Data supplied |
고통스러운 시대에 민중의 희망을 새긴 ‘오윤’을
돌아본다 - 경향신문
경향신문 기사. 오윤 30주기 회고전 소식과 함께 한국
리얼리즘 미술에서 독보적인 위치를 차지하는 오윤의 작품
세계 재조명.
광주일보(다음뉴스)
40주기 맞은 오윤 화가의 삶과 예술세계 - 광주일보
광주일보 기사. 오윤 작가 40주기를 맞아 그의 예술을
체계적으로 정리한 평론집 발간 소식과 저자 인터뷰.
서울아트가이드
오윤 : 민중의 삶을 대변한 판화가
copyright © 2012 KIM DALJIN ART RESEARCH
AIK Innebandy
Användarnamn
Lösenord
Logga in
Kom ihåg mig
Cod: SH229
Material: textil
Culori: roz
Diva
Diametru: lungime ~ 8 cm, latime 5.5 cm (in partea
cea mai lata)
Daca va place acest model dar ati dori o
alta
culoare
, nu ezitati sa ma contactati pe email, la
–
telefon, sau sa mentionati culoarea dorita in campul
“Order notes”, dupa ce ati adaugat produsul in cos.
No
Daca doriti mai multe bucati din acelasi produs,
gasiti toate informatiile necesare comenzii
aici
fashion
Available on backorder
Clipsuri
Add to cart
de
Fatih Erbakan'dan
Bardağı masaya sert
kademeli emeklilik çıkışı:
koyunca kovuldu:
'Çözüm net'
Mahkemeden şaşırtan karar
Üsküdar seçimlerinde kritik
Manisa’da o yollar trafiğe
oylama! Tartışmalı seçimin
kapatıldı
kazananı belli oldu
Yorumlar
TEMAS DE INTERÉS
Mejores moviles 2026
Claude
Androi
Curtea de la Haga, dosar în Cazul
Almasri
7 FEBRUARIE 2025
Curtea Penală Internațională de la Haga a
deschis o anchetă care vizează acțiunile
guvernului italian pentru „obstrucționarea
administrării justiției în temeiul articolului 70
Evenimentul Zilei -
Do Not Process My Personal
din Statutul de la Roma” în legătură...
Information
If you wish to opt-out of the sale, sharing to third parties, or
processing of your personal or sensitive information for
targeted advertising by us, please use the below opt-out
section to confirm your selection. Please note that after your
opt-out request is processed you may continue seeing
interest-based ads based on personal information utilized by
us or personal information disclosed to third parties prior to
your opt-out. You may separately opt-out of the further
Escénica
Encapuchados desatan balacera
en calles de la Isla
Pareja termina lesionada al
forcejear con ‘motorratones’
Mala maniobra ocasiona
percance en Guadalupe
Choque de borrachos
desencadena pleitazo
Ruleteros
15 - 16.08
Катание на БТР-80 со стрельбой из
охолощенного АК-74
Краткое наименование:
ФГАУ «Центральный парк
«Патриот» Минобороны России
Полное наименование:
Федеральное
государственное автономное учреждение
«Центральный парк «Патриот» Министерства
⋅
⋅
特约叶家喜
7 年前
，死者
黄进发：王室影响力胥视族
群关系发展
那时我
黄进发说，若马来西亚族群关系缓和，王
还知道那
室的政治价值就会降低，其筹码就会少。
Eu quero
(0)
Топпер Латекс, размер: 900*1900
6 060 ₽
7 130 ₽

Exercise brief | Repeat the whole listing above without any change.

The answer |
고통스러운 시대에 민중의 희망을 새긴 ‘오윤’을
돌아본다 - 경향신문
경향신문 기사. 오윤 30주기 회고전 소식과 함께 한국
리얼리즘 미술에서 독보적인 위치를 차지하는 오윤의 작품
세계 재조명.
광주일보(다음뉴스)
40주기 맞은 오윤 화가의 삶과 예술세계 - 광주일보
광주일보 기사. 오윤 작가 40주기를 맞아 그의 예술을
체계적으로 정리한 평론집 발간 소식과 저자 인터뷰.
서울아트가이드
오윤 : 민중의 삶을 대변한 판화가
copyright © 2012 KIM DALJIN ART RESEARCH
AIK Innebandy
Användarnamn
Lösenord
Logga in
Kom ihåg mig
Cod: SH229
Material: textil
Culori: roz
Diva
Diametru: lungime ~ 8 cm, latime 5.5 cm (in partea
cea mai lata)
Daca va place acest model dar ati dori o
alta
culoare
, nu ezitati sa ma contactati pe email, la
–
telefon, sau sa mentionati culoarea dorita in campul
“Order notes”, dupa ce ati adaugat produsul in cos.
No
Daca doriti mai multe bucati din acelasi produs,
gasiti toate informatiile necesare comenzii
aici
fashion
Available on backorder
Clipsuri
Add to cart
de
Fatih Erbakan'dan
Bardağı masaya sert
kademeli emeklilik çıkışı:
koyunca kovuldu:
'Çözüm net'
Mahkemeden şaşırtan karar
Üsküdar seçimlerinde kritik
Manisa’da o yollar trafiğe
oylama! Tartışmalı seçimin
kapatıldı
kazananı belli oldu
Yorumlar
TEMAS DE INTERÉS
Mejores moviles 2026
Claude
Androi
Curtea de la Haga, dosar în Cazul
Almasri
7 FEBRUARIE 2025
Curtea Penală Internațională de la Haga a
deschis o anchetă care vizează acțiunile
guvernului italian pentru „obstrucționarea
administrării justiției în temeiul articolului 70
Evenimentul Zilei -
Do Not Process My Personal
din Statutul de la Roma” în legătură...
Information
If you wish to opt-out of the sale, sharing to third parties, or
processing of your personal or sensitive information for
targeted advertising by us, please use the below opt-out
section to confirm your selection. Please note that after your
opt-out request is processed you may continue seeing
interest-based ads based on personal information utilized by
us or personal information disclosed to third parties prior to
your opt-out. You may separately opt-out of the further
Escénica
Encapuchados desatan balacera
en calles de la Isla
Pareja termina lesionada al
forcejear con ‘motorratones’
Mala maniobra ocasiona
percance en Guadalupe
Choque de borrachos
desencadena pleitazo
Ruleteros
15 - 16.08
Катание на БТР-80 со стрельбой из
охолощенного АК-74
Краткое наименование:
ФГАУ «Центральный парк
«Патриот» Минобороны России
Полное наименование:
Федеральное
государственное автономное учреждение
«Центральный парк «Патриот» Министерства
⋅
⋅
特约叶家喜
7 年前
，死者
黄进发：王室影响力胥视族
群关系发展
那时我
黄进发说，若马来西亚族群关系缓和，王
还知道那
室的政治价值就会降低，其筹码就会少。
Eu quero
(0)
Топпер Латекс, размер: 900*1900
6 060 ₽
7 130 ₽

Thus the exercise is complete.